● **Directions for this task**
What are the lines from the top of the entries below through the line containing "ring tip: (166, 142)"? Return them exactly, both ends included, without the pictures.

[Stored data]
----
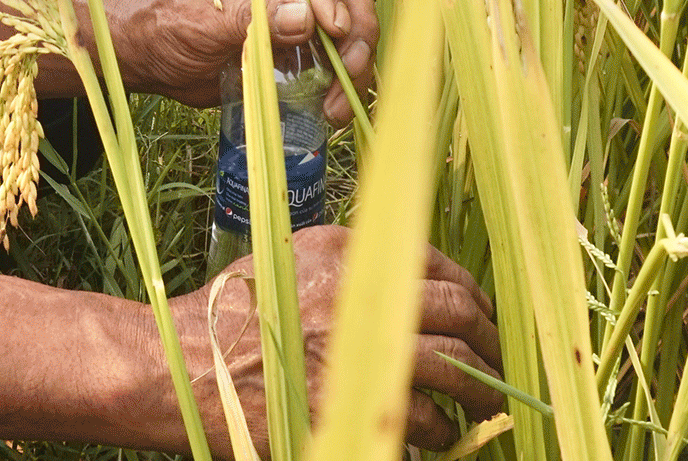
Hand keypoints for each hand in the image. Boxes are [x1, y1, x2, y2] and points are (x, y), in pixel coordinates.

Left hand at [114, 0, 376, 120]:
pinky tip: (334, 107)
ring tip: (337, 104)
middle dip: (356, 27)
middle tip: (349, 68)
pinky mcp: (306, 33)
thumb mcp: (202, 21)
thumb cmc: (168, 27)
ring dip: (357, 58)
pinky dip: (346, 77)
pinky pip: (341, 49)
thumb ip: (251, 18)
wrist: (156, 59)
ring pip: (352, 16)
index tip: (333, 29)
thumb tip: (307, 17)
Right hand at [178, 229, 504, 452]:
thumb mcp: (290, 263)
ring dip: (478, 390)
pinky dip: (442, 429)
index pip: (437, 264)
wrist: (187, 366)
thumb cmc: (231, 317)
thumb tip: (406, 285)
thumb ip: (348, 267)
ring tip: (484, 404)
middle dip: (490, 339)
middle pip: (458, 313)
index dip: (470, 292)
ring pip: (455, 369)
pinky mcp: (357, 405)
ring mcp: (363, 351)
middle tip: (500, 359)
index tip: (480, 313)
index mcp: (349, 252)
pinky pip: (424, 419)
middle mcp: (364, 293)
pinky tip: (441, 435)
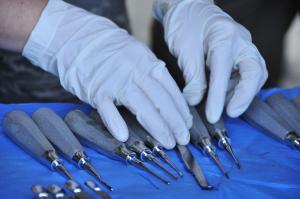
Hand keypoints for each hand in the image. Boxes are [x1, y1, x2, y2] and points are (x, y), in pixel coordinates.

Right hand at [23, 0, 192, 148]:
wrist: (79, 38)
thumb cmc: (111, 50)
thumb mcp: (138, 54)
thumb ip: (152, 73)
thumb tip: (169, 94)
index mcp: (147, 63)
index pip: (170, 89)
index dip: (180, 109)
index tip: (186, 123)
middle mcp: (135, 72)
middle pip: (160, 100)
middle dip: (174, 122)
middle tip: (182, 139)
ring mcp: (115, 81)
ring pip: (141, 106)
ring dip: (156, 127)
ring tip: (166, 142)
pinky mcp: (96, 90)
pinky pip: (107, 109)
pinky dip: (115, 123)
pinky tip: (124, 137)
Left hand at [154, 0, 267, 122]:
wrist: (188, 9)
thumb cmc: (184, 24)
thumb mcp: (184, 50)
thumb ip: (193, 77)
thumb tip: (195, 102)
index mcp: (224, 36)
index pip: (223, 71)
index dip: (218, 96)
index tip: (212, 116)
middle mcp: (240, 42)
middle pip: (255, 71)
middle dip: (244, 96)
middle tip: (230, 113)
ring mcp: (243, 48)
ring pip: (254, 75)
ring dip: (241, 94)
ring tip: (223, 106)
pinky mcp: (240, 55)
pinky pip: (246, 75)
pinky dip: (237, 89)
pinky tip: (223, 97)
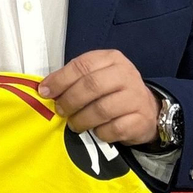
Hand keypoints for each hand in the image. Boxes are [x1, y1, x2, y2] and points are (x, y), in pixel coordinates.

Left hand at [39, 50, 158, 145]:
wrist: (148, 110)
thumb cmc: (113, 92)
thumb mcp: (96, 77)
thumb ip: (74, 79)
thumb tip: (46, 89)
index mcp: (111, 59)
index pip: (82, 65)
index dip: (60, 80)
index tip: (45, 92)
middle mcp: (126, 75)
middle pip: (91, 86)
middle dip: (70, 101)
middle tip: (61, 111)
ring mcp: (136, 97)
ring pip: (102, 109)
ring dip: (82, 120)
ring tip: (75, 124)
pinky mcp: (141, 120)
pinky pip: (114, 129)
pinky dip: (100, 132)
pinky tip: (96, 131)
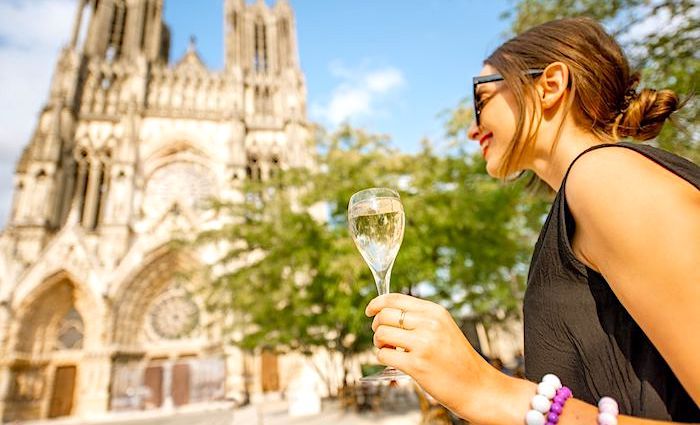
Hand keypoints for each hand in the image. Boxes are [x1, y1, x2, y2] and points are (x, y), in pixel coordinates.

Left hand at [366, 293, 507, 419]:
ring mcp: (423, 344)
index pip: (395, 299)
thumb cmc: (457, 359)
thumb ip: (420, 319)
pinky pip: (384, 356)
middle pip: (384, 315)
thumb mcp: (444, 328)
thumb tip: (386, 313)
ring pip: (381, 334)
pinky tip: (395, 362)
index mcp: (435, 312)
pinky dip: (383, 359)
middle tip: (383, 338)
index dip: (377, 303)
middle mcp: (429, 324)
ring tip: (389, 350)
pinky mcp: (417, 365)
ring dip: (379, 344)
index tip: (369, 311)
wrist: (477, 386)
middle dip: (376, 326)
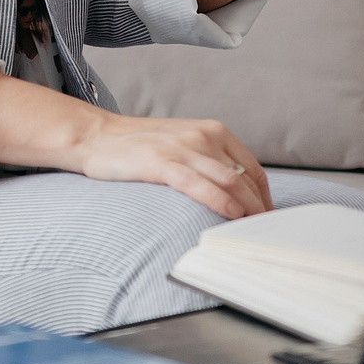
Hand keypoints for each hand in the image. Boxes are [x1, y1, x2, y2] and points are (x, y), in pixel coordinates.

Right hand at [71, 114, 272, 219]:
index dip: (264, 197)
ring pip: (228, 181)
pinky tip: (231, 215)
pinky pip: (198, 184)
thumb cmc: (139, 144)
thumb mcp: (183, 143)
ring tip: (253, 231)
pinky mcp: (161, 163)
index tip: (266, 218)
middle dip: (259, 208)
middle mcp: (203, 136)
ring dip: (247, 208)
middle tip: (264, 232)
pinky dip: (220, 201)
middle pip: (244, 178)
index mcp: (213, 131)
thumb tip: (234, 192)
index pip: (252, 169)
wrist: (97, 135)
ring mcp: (182, 149)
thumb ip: (208, 160)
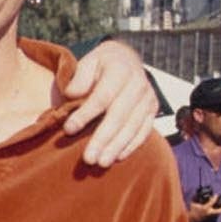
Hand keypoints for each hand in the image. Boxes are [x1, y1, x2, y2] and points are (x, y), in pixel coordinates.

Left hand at [62, 41, 155, 166]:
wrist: (126, 59)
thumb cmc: (99, 65)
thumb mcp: (88, 62)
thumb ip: (79, 77)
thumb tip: (72, 94)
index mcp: (120, 70)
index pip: (102, 97)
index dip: (86, 114)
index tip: (68, 130)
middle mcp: (138, 84)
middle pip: (119, 116)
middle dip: (103, 138)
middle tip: (88, 159)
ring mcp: (148, 98)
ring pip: (132, 126)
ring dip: (116, 146)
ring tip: (101, 163)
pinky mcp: (152, 110)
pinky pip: (144, 130)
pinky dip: (131, 145)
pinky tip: (118, 157)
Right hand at [187, 198, 220, 221]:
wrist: (193, 219)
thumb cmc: (193, 210)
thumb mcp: (193, 203)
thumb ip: (196, 198)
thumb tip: (199, 192)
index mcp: (205, 208)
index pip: (212, 202)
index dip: (215, 198)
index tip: (216, 195)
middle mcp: (209, 212)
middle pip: (219, 211)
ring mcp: (210, 216)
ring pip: (219, 213)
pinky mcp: (211, 218)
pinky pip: (216, 214)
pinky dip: (219, 211)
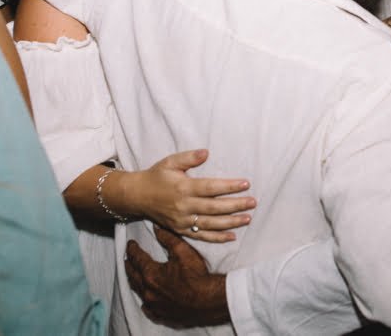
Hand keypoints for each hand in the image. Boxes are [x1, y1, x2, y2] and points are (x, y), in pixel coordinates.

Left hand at [125, 227, 229, 327]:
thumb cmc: (196, 275)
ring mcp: (153, 304)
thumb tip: (156, 228)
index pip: (137, 258)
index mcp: (151, 274)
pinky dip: (144, 302)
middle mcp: (148, 290)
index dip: (133, 250)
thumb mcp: (183, 251)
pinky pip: (147, 308)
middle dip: (129, 265)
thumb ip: (168, 238)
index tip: (131, 244)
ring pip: (138, 291)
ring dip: (134, 281)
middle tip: (127, 258)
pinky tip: (145, 300)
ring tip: (132, 274)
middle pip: (133, 275)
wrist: (207, 299)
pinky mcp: (161, 314)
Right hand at [126, 149, 254, 242]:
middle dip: (235, 205)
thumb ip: (189, 157)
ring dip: (230, 222)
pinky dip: (217, 238)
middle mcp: (184, 206)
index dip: (229, 186)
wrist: (137, 196)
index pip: (211, 188)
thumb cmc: (157, 176)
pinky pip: (201, 236)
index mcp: (183, 187)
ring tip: (248, 218)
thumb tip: (206, 152)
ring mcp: (182, 221)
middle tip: (253, 202)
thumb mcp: (170, 162)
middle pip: (214, 207)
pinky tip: (232, 236)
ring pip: (210, 224)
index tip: (246, 184)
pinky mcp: (180, 230)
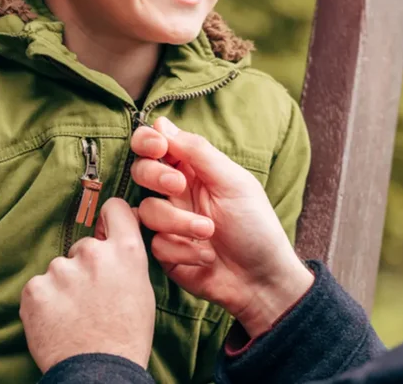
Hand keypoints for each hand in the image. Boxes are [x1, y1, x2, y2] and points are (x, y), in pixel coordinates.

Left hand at [19, 199, 154, 371]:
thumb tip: (112, 241)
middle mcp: (93, 253)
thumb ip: (125, 260)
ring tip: (74, 316)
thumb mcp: (141, 291)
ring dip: (63, 286)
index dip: (109, 216)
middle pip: (83, 247)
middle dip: (84, 267)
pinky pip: (38, 287)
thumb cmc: (126, 336)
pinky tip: (58, 321)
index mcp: (126, 252)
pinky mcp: (35, 289)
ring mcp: (61, 270)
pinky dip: (44, 302)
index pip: (116, 209)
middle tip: (91, 299)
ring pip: (59, 269)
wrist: (99, 373)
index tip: (105, 225)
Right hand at [131, 117, 313, 337]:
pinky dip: (183, 248)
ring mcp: (168, 223)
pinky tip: (206, 256)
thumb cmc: (255, 226)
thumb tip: (162, 123)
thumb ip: (198, 152)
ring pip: (147, 209)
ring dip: (178, 220)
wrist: (261, 279)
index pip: (156, 145)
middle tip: (179, 185)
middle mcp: (176, 193)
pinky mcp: (164, 252)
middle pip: (141, 172)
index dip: (148, 141)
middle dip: (156, 176)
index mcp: (193, 170)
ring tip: (208, 231)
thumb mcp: (233, 182)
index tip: (158, 147)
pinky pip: (155, 243)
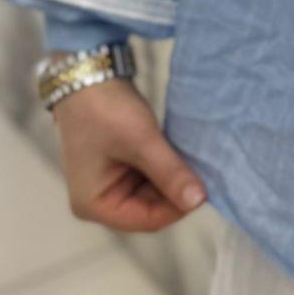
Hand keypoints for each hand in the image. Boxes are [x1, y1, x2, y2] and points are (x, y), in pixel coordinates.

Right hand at [53, 77, 207, 232]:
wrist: (89, 74)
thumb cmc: (106, 110)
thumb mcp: (141, 141)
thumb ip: (170, 173)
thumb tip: (199, 201)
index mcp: (94, 205)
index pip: (146, 220)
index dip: (177, 207)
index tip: (205, 189)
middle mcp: (98, 201)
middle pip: (149, 208)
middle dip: (174, 191)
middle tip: (202, 171)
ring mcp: (107, 184)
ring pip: (152, 193)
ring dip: (171, 178)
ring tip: (191, 160)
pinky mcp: (118, 168)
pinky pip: (147, 177)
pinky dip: (164, 167)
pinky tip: (178, 153)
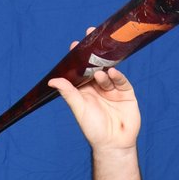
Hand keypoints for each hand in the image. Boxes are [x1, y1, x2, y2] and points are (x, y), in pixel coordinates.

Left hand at [48, 29, 140, 150]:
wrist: (114, 144)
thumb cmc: (94, 130)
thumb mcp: (79, 109)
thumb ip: (68, 93)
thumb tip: (52, 81)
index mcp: (85, 91)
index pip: (81, 70)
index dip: (78, 58)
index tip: (75, 45)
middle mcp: (98, 88)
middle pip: (96, 66)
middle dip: (94, 53)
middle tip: (91, 35)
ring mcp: (113, 90)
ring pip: (109, 72)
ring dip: (104, 68)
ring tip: (99, 71)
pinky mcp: (126, 93)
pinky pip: (121, 80)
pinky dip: (117, 76)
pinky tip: (112, 73)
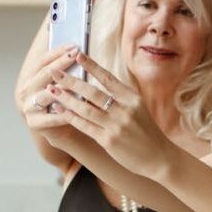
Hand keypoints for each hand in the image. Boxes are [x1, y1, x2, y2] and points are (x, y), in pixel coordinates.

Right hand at [15, 45, 84, 145]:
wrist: (62, 129)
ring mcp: (28, 107)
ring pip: (47, 95)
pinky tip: (79, 105)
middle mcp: (26, 91)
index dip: (58, 52)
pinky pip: (52, 116)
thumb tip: (79, 53)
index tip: (74, 45)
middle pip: (44, 74)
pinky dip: (65, 111)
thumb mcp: (65, 84)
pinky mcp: (35, 123)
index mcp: (31, 78)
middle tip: (76, 54)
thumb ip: (67, 71)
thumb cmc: (66, 102)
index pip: (43, 61)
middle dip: (61, 63)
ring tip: (76, 79)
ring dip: (62, 87)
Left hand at [48, 53, 172, 176]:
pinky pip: (85, 126)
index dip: (92, 66)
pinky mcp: (109, 141)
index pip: (108, 78)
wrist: (159, 157)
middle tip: (54, 72)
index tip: (78, 55)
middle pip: (92, 92)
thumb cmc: (147, 132)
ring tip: (52, 90)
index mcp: (132, 98)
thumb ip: (120, 98)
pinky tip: (60, 111)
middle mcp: (125, 110)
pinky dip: (71, 117)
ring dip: (66, 98)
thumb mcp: (138, 109)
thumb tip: (96, 86)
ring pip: (85, 108)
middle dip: (70, 81)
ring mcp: (116, 126)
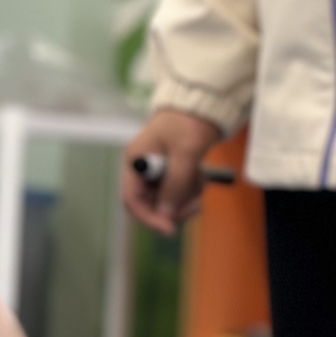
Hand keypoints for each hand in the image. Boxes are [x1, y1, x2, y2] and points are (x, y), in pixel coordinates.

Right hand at [121, 109, 222, 236]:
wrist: (203, 107)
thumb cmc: (190, 122)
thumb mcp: (185, 152)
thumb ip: (176, 183)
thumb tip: (166, 215)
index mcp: (136, 161)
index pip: (132, 200)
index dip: (148, 218)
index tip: (170, 229)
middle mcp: (143, 170)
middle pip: (152, 205)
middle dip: (175, 209)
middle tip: (197, 204)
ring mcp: (157, 173)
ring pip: (169, 203)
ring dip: (188, 199)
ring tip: (201, 180)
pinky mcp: (171, 174)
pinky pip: (180, 194)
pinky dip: (193, 191)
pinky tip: (202, 177)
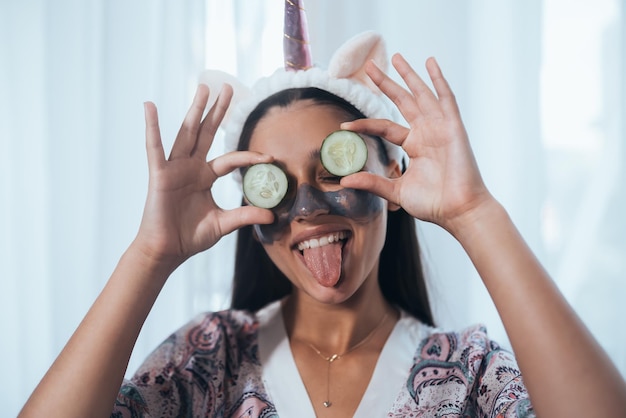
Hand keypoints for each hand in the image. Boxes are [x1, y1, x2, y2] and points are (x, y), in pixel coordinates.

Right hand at [135, 84, 273, 268]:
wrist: (166, 251)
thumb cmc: (189, 237)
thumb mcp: (223, 224)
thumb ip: (245, 215)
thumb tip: (272, 214)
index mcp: (205, 177)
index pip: (231, 159)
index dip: (249, 157)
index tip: (269, 158)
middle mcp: (191, 168)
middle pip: (207, 133)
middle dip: (218, 111)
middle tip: (228, 87)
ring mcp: (174, 168)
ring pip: (187, 133)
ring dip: (195, 110)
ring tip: (204, 87)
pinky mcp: (159, 174)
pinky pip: (154, 147)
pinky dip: (152, 127)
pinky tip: (150, 106)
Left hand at [340, 54, 491, 232]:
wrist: (458, 210)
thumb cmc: (433, 203)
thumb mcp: (396, 191)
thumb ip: (372, 182)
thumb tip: (344, 182)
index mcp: (414, 146)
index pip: (384, 126)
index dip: (365, 124)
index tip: (344, 125)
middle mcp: (426, 133)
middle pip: (403, 101)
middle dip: (387, 83)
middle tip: (370, 66)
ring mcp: (440, 128)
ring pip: (422, 94)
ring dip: (409, 75)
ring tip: (396, 57)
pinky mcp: (453, 127)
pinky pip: (445, 98)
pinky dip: (438, 80)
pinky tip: (430, 63)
----
● **Response to the exercise**
Hand keypoints for each hand in the image. Boxes are [x1, y1, x2, y2] and points are (x, y), in pixel coordinates.

Left hand at [114, 0, 376, 120]:
pinky tip: (334, 107)
ring tip: (337, 104)
middle dip: (356, 27)
middle tip: (349, 68)
pinky mcp: (306, 33)
thumb mcp: (202, 21)
thumb cmc: (168, 27)
ring dip: (357, 58)
pinky dip: (346, 77)
pinky pip: (341, 49)
thumb ip: (251, 18)
wrist: (156, 59)
ring pip: (352, 16)
index tip: (333, 29)
thumb tip: (307, 17)
Right hand at [178, 229, 504, 452]:
thumb mcp: (290, 263)
ring dip: (478, 390)
pinky dip: (442, 429)
index pip: (437, 264)
wrist: (187, 366)
thumb cmc: (231, 317)
thumb tip: (406, 285)
thumb ip: (348, 267)
ring tip: (484, 404)
middle dip: (490, 339)
middle pip: (458, 313)
index dip: (470, 292)
ring pip: (455, 369)
pinky mcp: (357, 405)
ring mcp: (363, 351)
middle tip: (500, 359)
index tip: (480, 313)
index mcp: (349, 252)
pinky pip: (424, 419)
middle mcp: (364, 293)
pinky tip: (441, 435)
Hand keypoints for each hand in the image. Boxes are [x1, y1, x2, y2] and points are (x, y), in pixel coordinates.

Right hand at [23, 0, 192, 148]:
wrist: (79, 38)
thumb cmc: (111, 50)
thumb mcp: (138, 54)
thumb ip: (152, 73)
thumb tip: (169, 94)
index mcp: (147, 63)
index pip: (170, 89)
index dip: (180, 109)
index tip: (186, 123)
middle mcp: (135, 72)
middle pip: (160, 100)
middle dip: (174, 122)
middle tip: (182, 139)
ring mcp: (115, 81)
ring pip: (141, 106)
ring dip: (156, 127)
ring tip: (166, 142)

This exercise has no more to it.